--- START ---

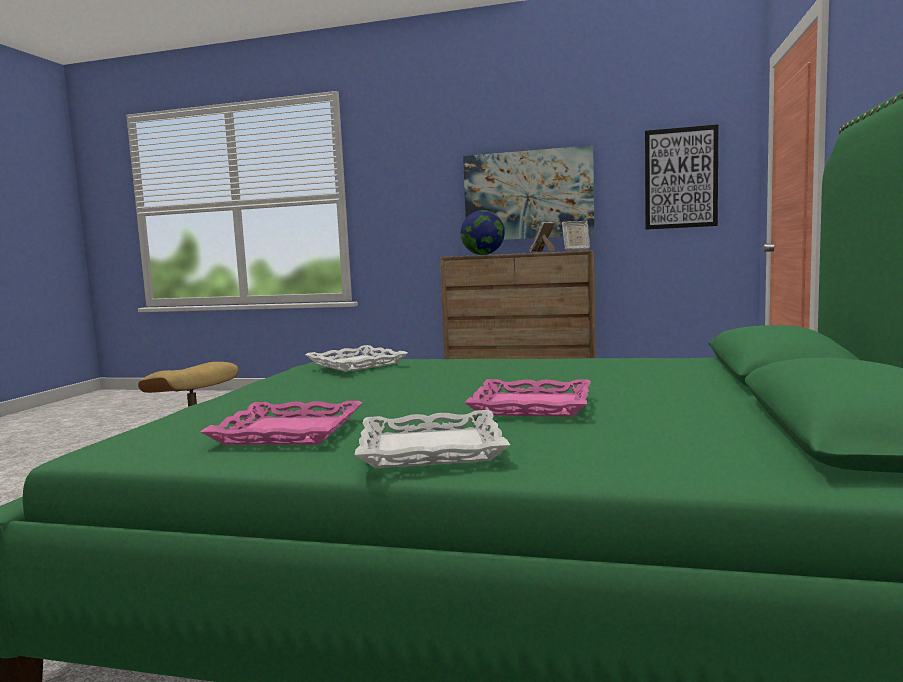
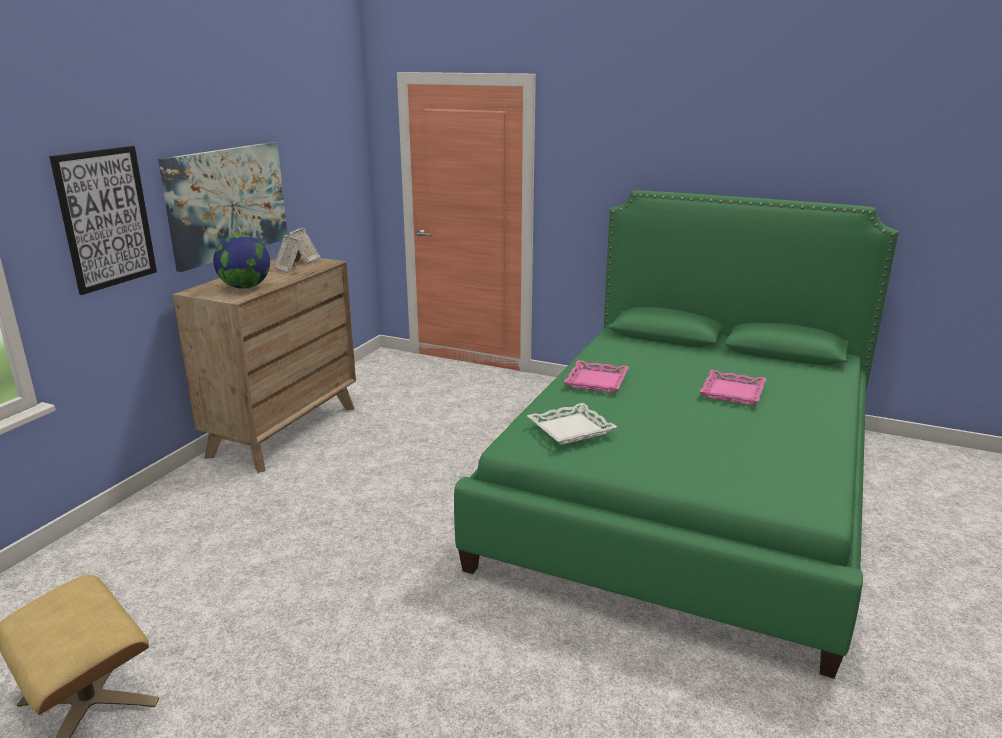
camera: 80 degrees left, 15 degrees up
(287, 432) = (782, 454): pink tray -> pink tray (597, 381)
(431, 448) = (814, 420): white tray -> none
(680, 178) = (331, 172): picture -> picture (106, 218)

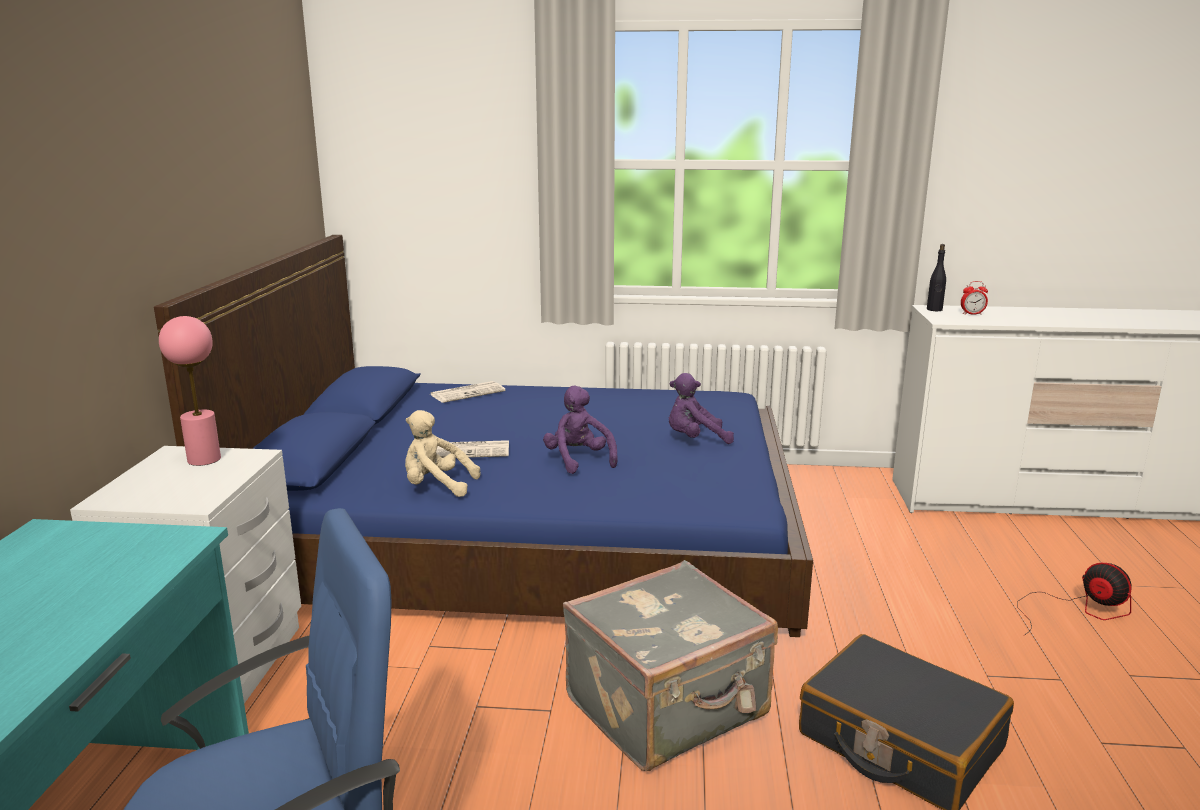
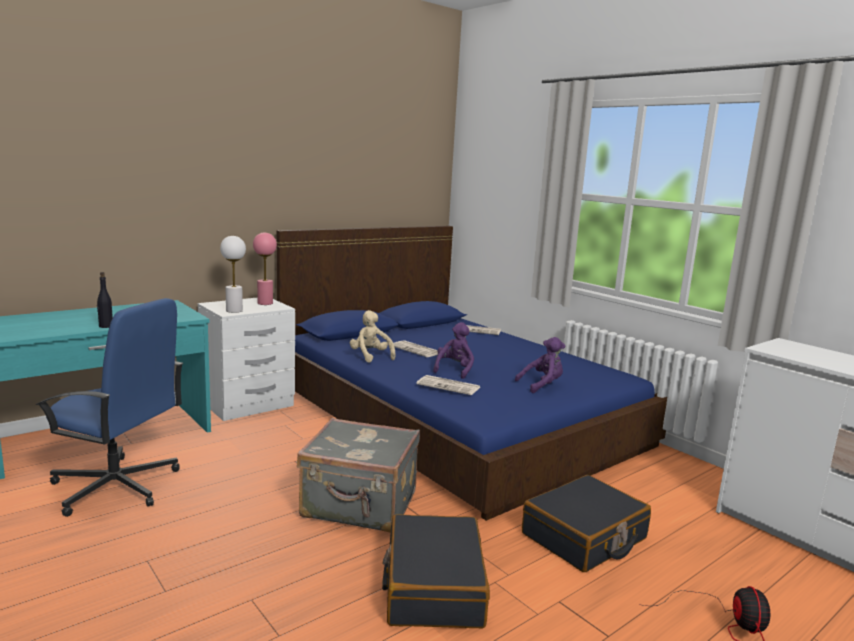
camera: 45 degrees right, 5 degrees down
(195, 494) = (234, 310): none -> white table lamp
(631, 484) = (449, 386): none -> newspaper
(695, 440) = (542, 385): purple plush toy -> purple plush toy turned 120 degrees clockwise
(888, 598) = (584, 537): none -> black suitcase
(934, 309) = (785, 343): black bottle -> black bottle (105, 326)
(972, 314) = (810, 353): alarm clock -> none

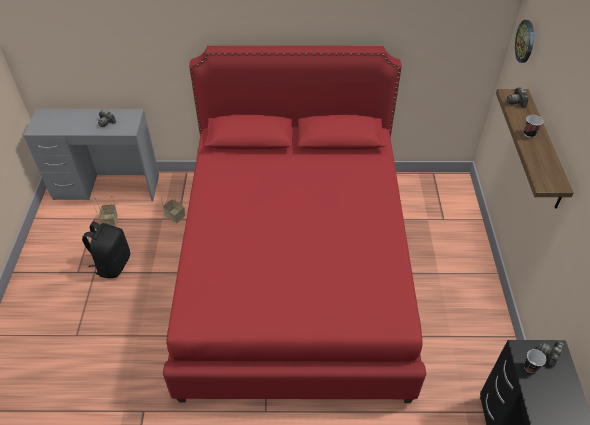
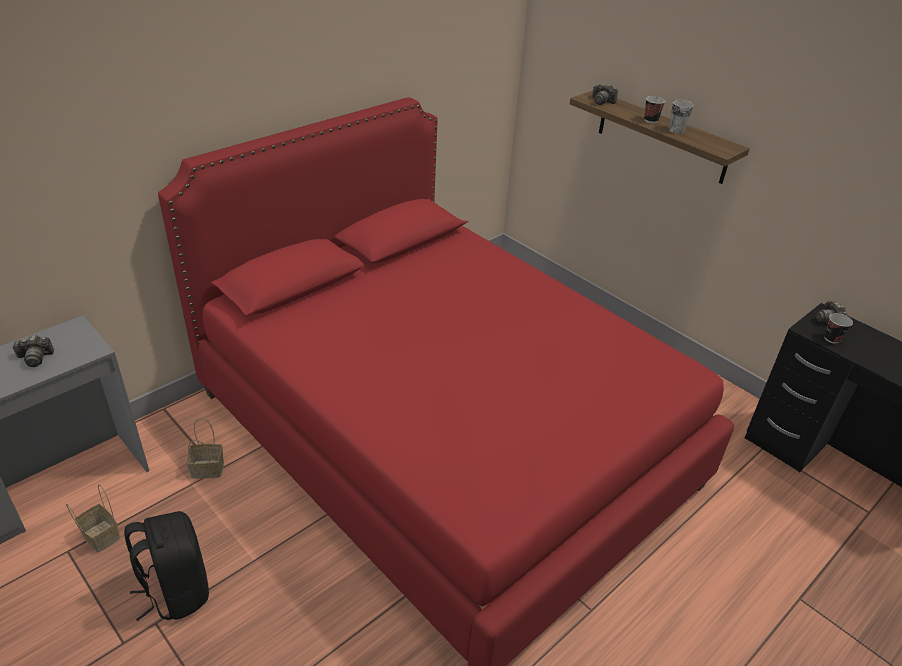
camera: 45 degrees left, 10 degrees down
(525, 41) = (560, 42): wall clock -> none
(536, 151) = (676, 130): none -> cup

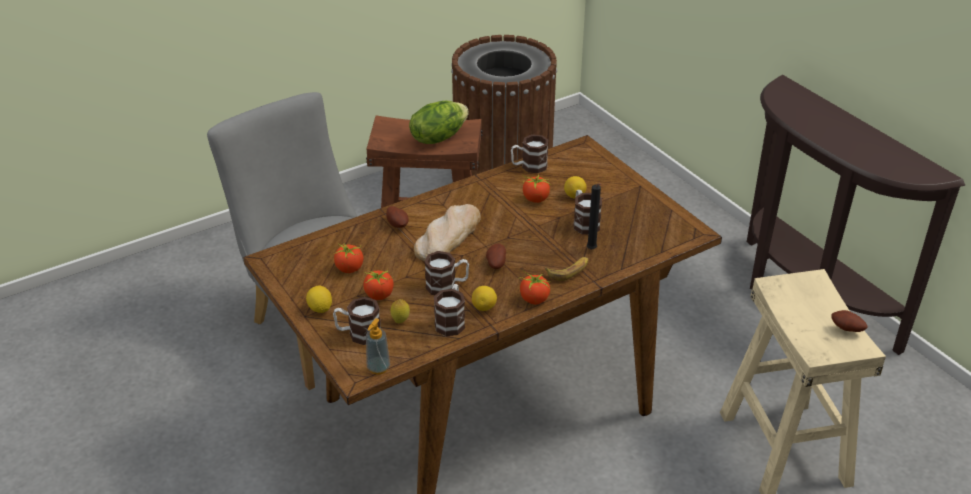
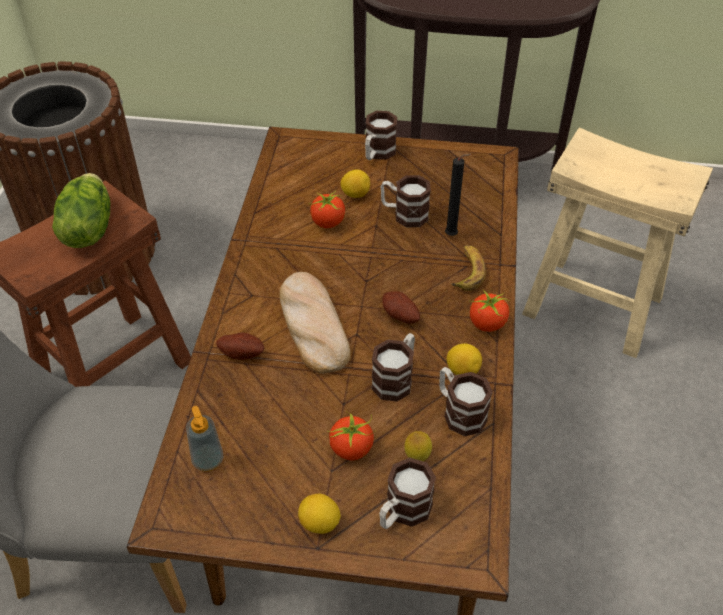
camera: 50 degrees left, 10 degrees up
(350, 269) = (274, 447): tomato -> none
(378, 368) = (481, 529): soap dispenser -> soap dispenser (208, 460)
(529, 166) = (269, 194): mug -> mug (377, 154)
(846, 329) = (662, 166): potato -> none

--- END ---

• WORK TO COMPLETE:
Repeat the records word for word, skipping pictures.

• YOUR SOLUTION:
camera: 80 degrees left, 15 degrees up
(287, 432) = (782, 454): pink tray -> pink tray (597, 381)
(431, 448) = (814, 420): white tray -> none
(680, 178) = (331, 172): picture -> picture (106, 218)

camera: 45 degrees right, 5 degrees down
(195, 494) = (234, 310): none -> white table lamp
(631, 484) = (449, 386): none -> newspaper
(695, 440) = (542, 385): purple plush toy -> purple plush toy turned 120 degrees clockwise
(888, 598) = (584, 537): none -> black suitcase
(934, 309) = (785, 343): black bottle -> black bottle (105, 326)
(972, 314) = (810, 353): alarm clock -> none

camera: 45 degrees left, 10 degrees down
(525, 41) = (560, 42): wall clock -> none
(536, 151) = (676, 130): none -> cup

camera: 50 degrees left, 10 degrees up
(350, 269) = (274, 447): tomato -> none
(378, 368) = (481, 529): soap dispenser -> soap dispenser (208, 460)
(529, 166) = (269, 194): mug -> mug (377, 154)
(846, 329) = (662, 166): potato -> none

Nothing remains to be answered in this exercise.